The excellent beer writer Jeff Alworth sets the record straight.

No other brewing genre requires the time and effort required to render proper cask-conditioned “real” ales — but boy, when done correctly, there’s nothing I’d rather drink.

THE WORLD’S MOST “HAND-CRAFTED” BEER IS CASK ALE, by Jeff Alworth (Beervana)

Pete didn’t say it, but I will: cask ale is not just the most important symbol of British brewing, it’s also one of the hardest to make beers, the craftiest beers, and, when it’s made and served properly, the best beers on the planet. Nearly everyone seems to hold cask in contempt, even while they fall in love with Bavarian kellerbier (a poor man’s cask beer) and hazy IPA and rustic saison. If I were English, I’d be swanning around bragging about making the best and most difficult beer. The problem is, that’s not a very British thing to do, is it? Well, take my word for it as a braggy American, it is the hardest to make, and the most hand-crafted.

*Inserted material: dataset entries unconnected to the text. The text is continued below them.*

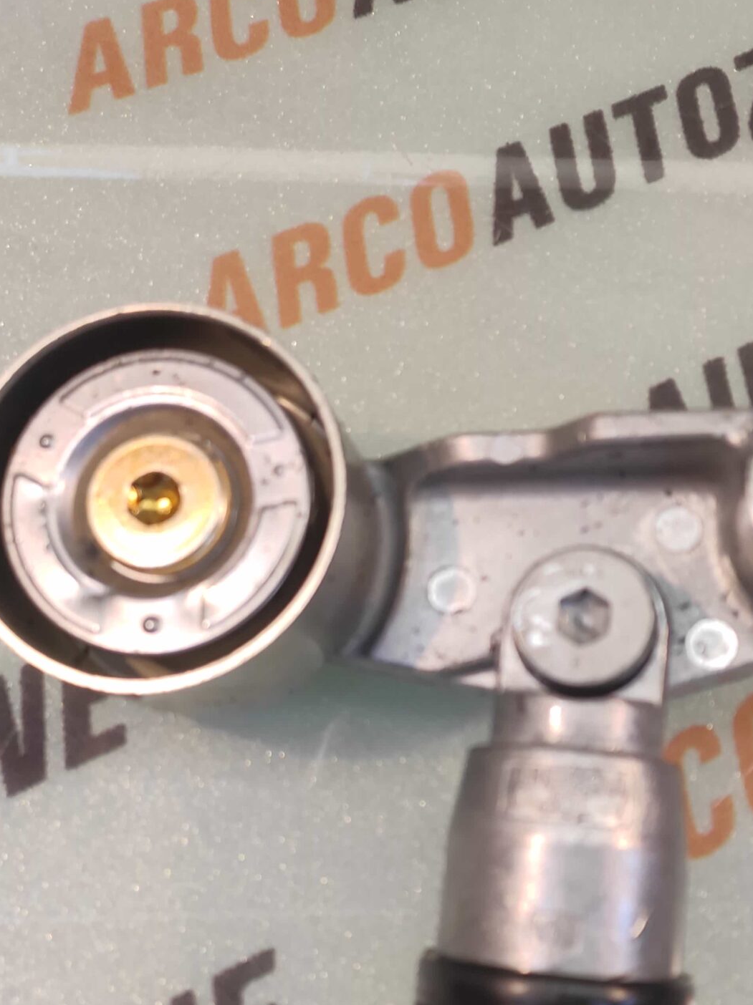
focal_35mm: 31
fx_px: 900
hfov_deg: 44.9
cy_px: 645
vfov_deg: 57.5
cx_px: 487
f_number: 1.79
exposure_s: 1/33
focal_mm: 4.74
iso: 118
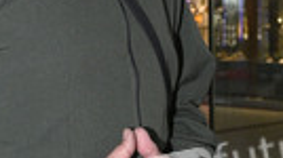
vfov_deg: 12.4
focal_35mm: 97
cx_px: 57
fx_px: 727
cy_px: 74
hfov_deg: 21.8
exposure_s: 1/250
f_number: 5.6
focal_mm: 31
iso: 3200
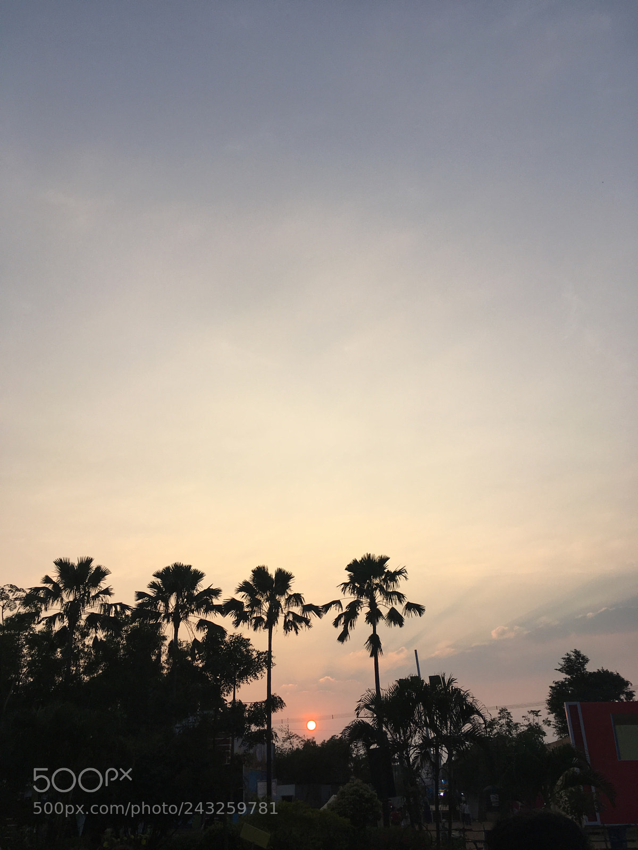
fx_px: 713
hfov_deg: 48.2
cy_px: 425
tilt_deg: +28.7
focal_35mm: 29
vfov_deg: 61.7
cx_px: 319
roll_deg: +3.4
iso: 25
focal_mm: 4.15
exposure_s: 1/1099
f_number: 2.2
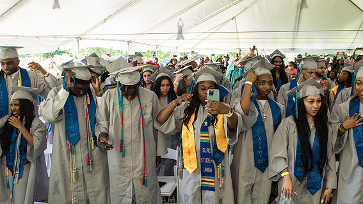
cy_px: 97
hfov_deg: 61.0
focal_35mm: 32
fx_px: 308
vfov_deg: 36.7
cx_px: 180
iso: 2500
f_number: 4
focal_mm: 24
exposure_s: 1/800
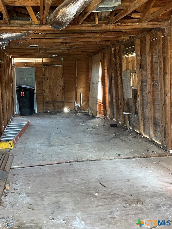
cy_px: 84
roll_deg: +1.6
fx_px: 225
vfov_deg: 53.3
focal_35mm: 34
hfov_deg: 41.5
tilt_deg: -3.9
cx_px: 65
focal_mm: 5.1
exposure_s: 1/39
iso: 640
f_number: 1.6
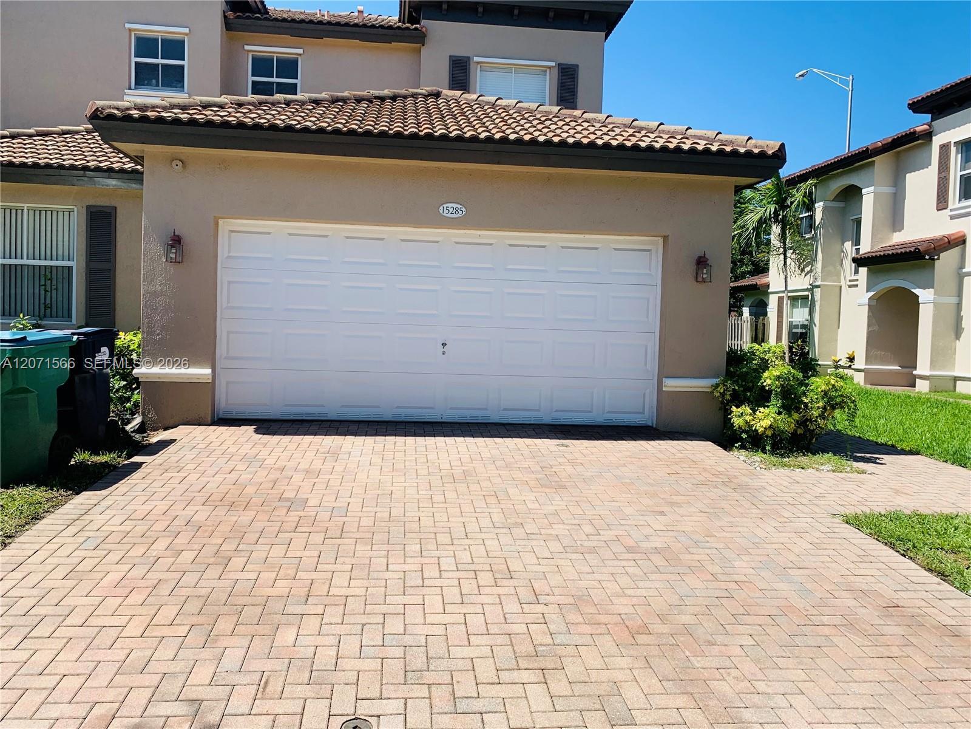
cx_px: 486
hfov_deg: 67.3
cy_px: 364
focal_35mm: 26
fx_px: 729
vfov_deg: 53.1
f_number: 1.8
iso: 25
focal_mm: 4.25
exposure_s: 1/1953
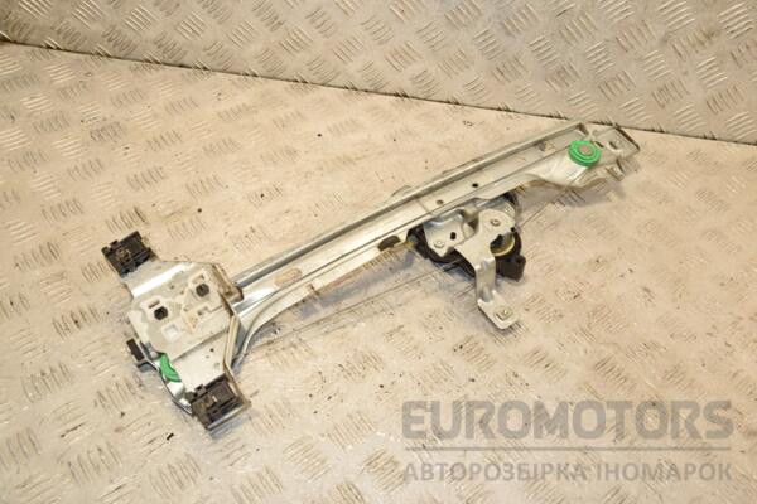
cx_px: 378
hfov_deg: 53.1
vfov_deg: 36.9
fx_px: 757
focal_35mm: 36
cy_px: 252
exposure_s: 1/200
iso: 800
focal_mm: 24
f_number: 9
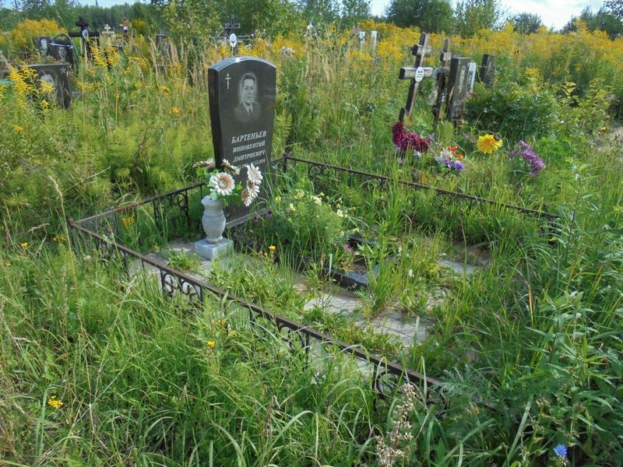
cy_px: 234
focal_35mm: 26
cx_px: 312
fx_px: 468
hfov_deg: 67.3
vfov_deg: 53.1
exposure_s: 1/500
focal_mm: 4.6
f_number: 3.5
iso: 100
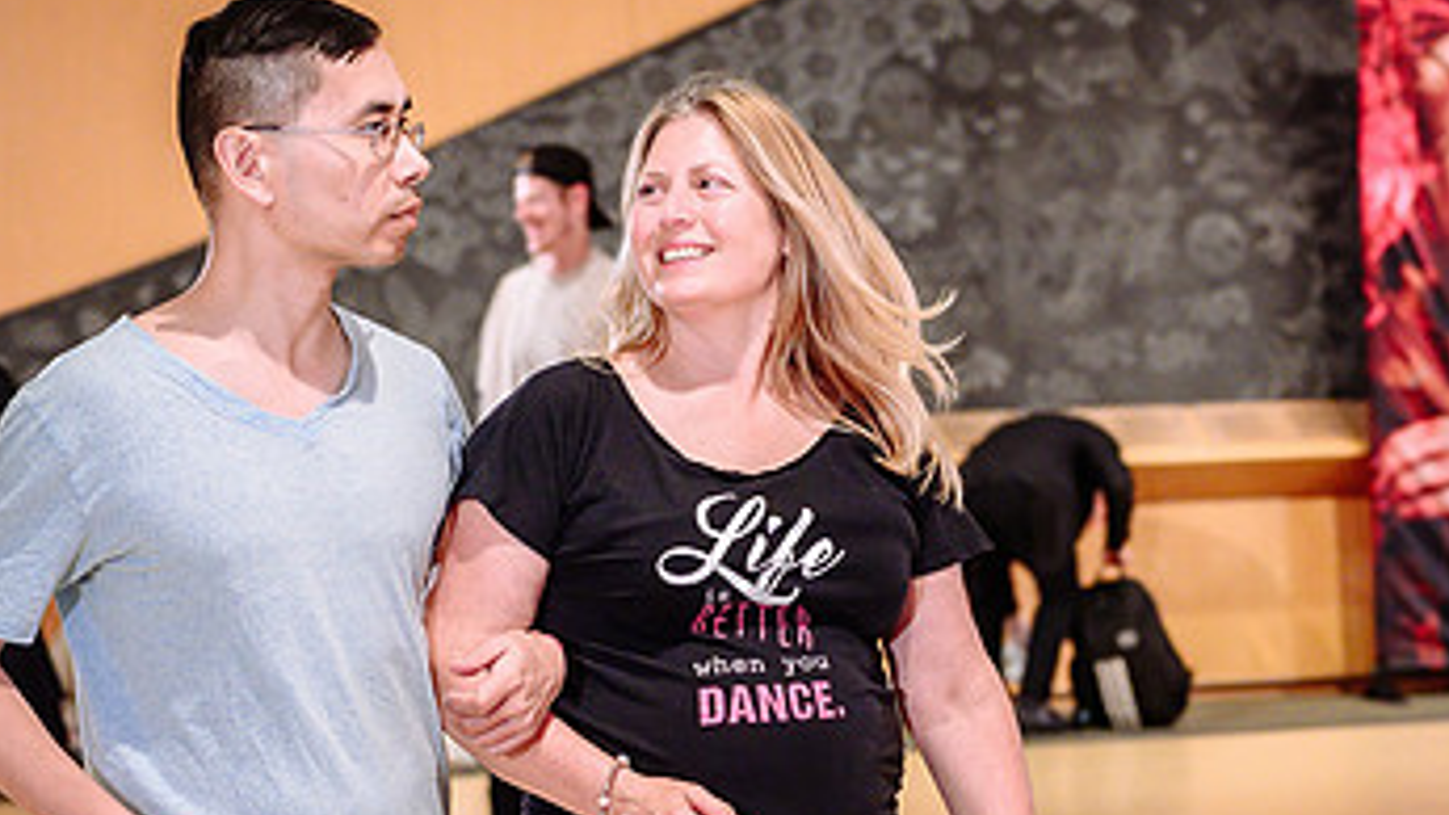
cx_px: 727
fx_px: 4188
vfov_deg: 11.1
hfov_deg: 19.6
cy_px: 540
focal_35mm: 109
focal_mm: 37
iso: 1250
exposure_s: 1/320
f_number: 2
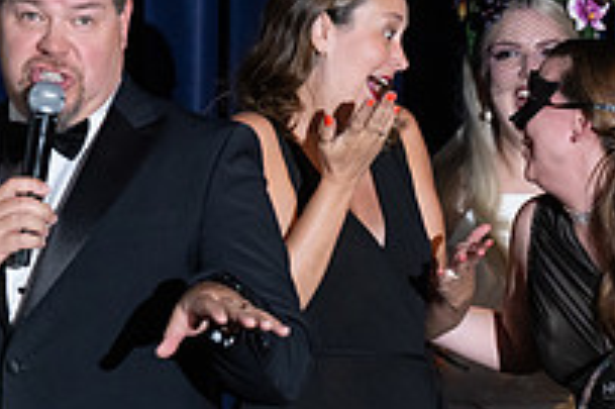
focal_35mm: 429
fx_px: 7323
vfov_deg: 3.2
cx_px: 527
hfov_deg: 4.8
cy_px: 329
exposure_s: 1/200
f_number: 5
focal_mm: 150
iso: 2500
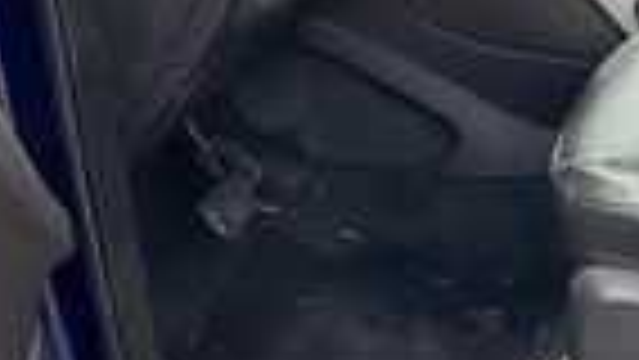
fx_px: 1458
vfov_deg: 13.8
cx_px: 549
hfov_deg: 24.2
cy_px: -18
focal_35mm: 86
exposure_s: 1/180
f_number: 1.8
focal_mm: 3
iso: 25
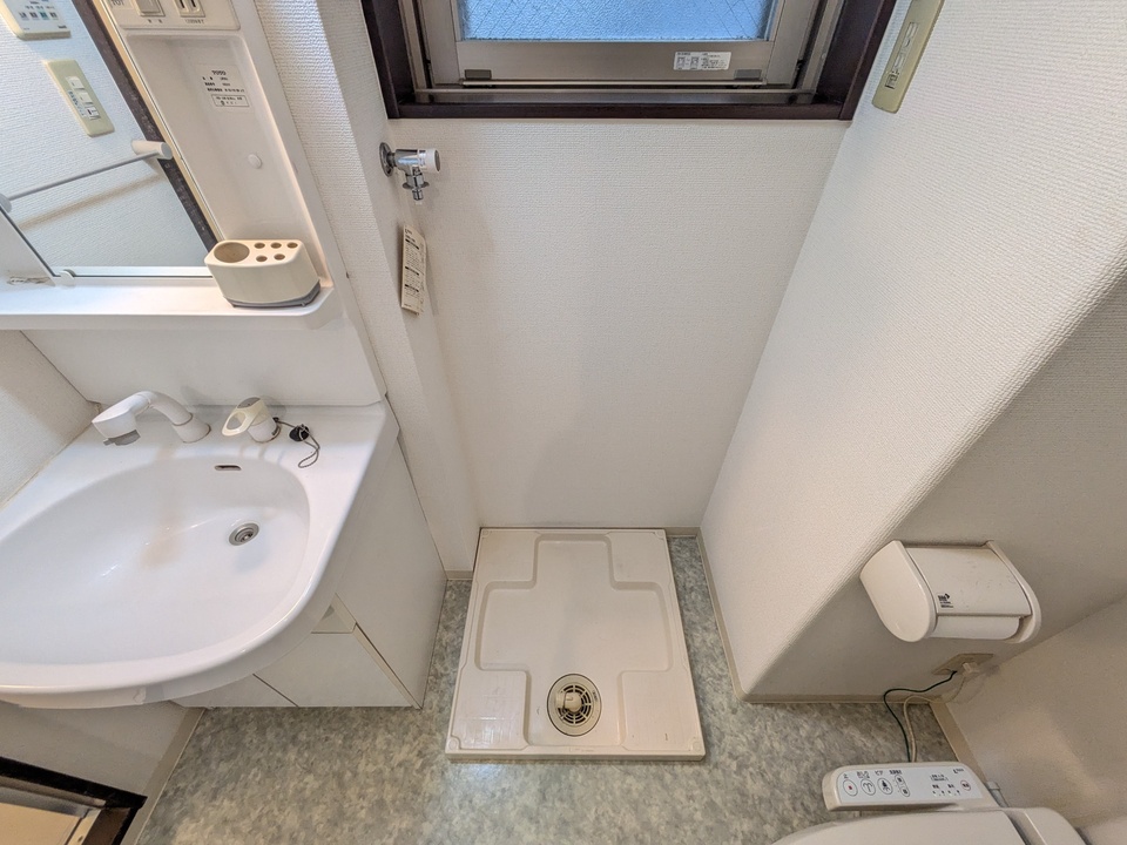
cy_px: 422
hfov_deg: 102.1
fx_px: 456
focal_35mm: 14
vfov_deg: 85.7
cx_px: 564
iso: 105
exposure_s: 1/40
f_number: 2.2
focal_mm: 1.83
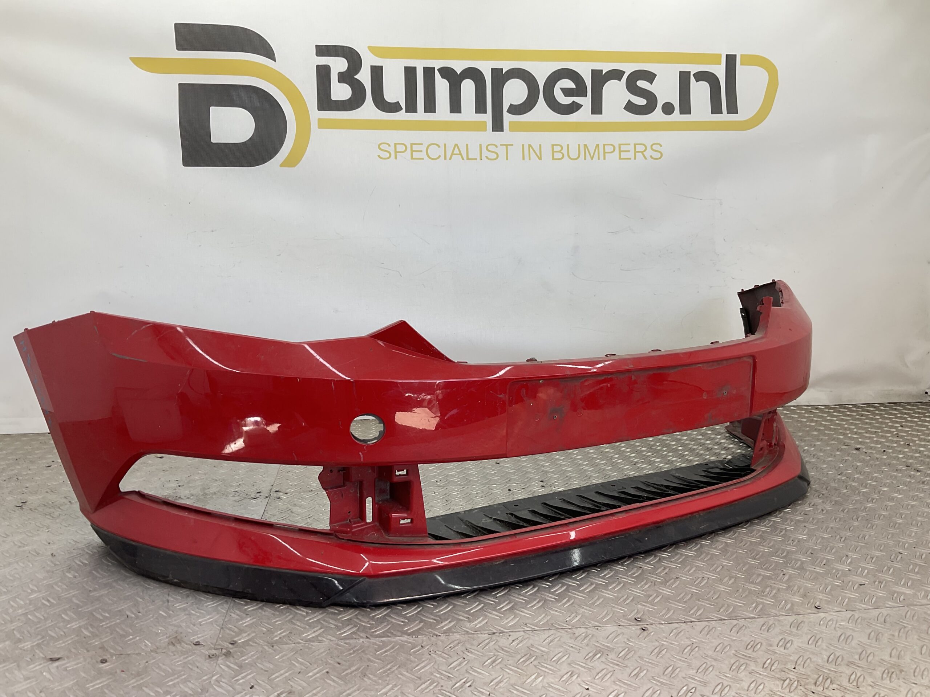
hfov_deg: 61.7
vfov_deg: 48.2
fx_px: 779
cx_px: 465
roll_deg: -0.5
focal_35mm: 29
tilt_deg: -8.2
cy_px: 348
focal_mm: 3
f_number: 1.8
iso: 16
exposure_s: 1/135
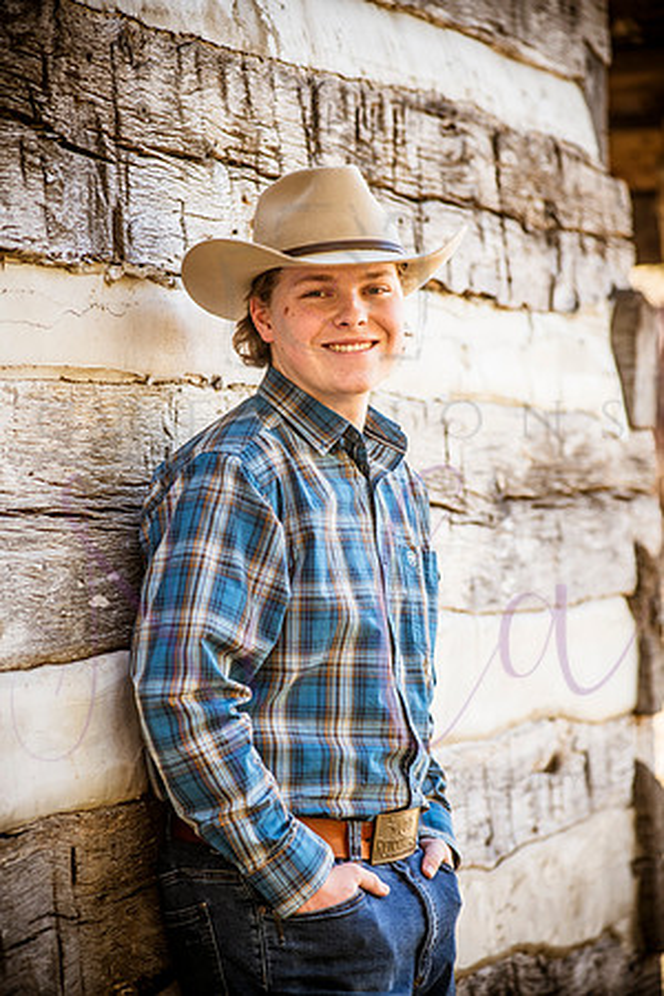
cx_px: 332
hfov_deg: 10.2
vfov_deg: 15.2
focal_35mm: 135
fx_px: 3735
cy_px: 498
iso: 800
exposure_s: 1/500
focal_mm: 135
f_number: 4.5
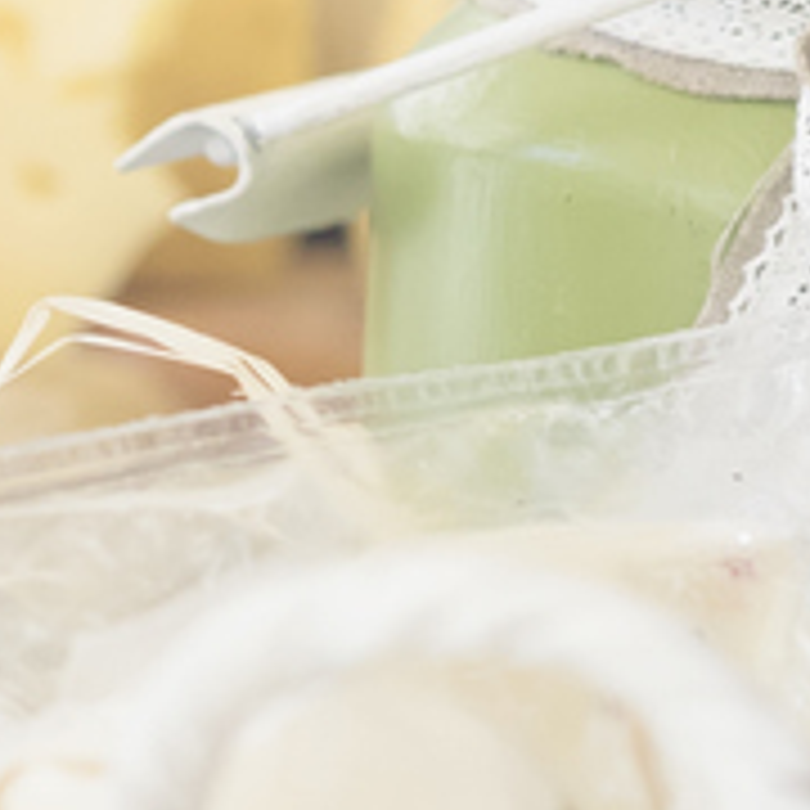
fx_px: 13290
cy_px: 297
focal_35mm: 502
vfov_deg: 3.5
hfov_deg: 3.4
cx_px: -1278
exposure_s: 1/200
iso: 500
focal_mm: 85
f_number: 2.8
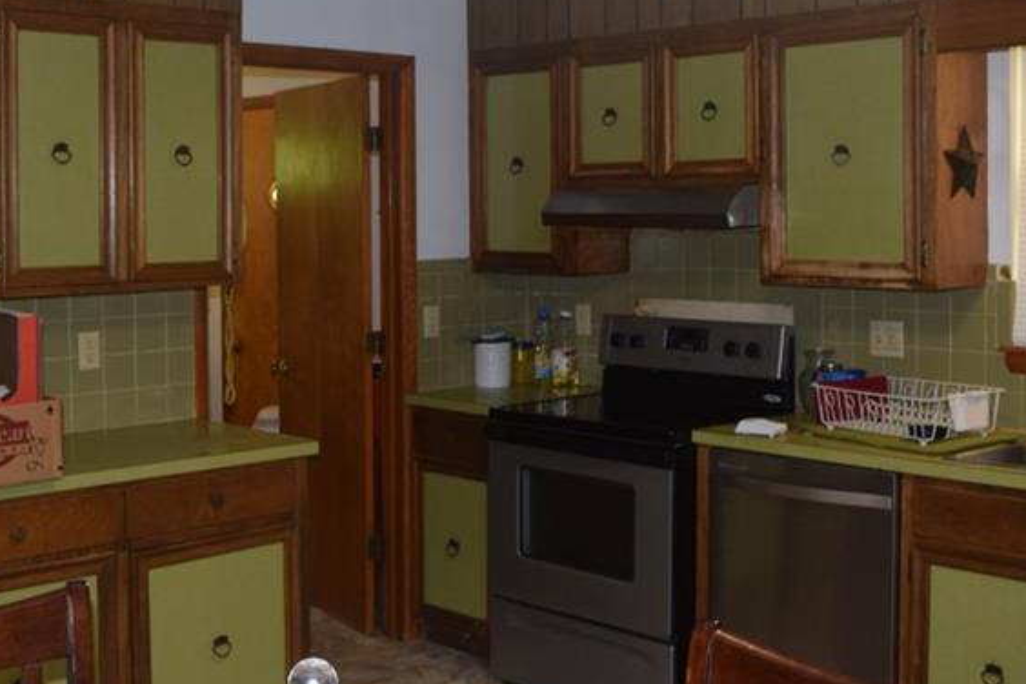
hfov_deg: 40.2
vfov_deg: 27.4
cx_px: 415
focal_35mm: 49
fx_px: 1396
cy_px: 247
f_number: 4.5
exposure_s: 1/80
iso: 800
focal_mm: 18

My mouth is watering just thinking about it. Of course, doing it correctly is not something that we can take for granted. The excellent British beer writer Martyn Cornell explains.

Almost nine out of ten pints of cask beer sold in Britain are sold after the cask they came from has been open for at least three days. According to CGA, almost 90 per cent of cask ale brands sold at below the rate of 18 pints per tap per day required to maintain quality. The typical cask of beer is still on sale seven or more days after it has been opened. This is exactly the same as making a sandwich on Monday, and still having it on sale a week later. The bread will be stale, the filling long past its best. Anybody buying that week-old sandwich is unlikely, after trying it, to buy a sandwich from you again. Cask beer is a perishable product: it loses its best qualities very quickly, certainly within a few days. Most pubs ignore this, and as a result most cask beer is sold a long way off from peak condition.

Cornell sees part of the problem in pub landlords and managers who don’t drink cask-conditioned ale. He believes concern is merited.

In the past five years, cask ale sales have dropped by 20 per cent, while the overall beer market has fallen by just over nine per cent. At that rate of decline, cask ale will effectively have vanished in a few decades. Meanwhile “craft” beer, defined for the purposes of this argument as non-mainstream keg beers made by small brewers, has leapt from nowhere ten years ago to six per cent of the on-trade beer market in 2018. I drink “craft” beer in a pub occasionally, but I do not believe I will ever have a pint of “craft” as wonderful as the very best cask ale can be. If cask ale disappears, then to misquote Hilaire Belloc, drown your empty selves, for you will have lost the best of England.

Here in New Albany at Pints&union, the one genre of world brewing I’d like to do the most is the one I cannot do at all: cask-conditioned “real” ale. America’s not built for it, and I regret this almost every single day.

We also aren’t configured for stargazy pie — but at least it’s remotely conceivable.

Is anyone at Hull & High Water reading?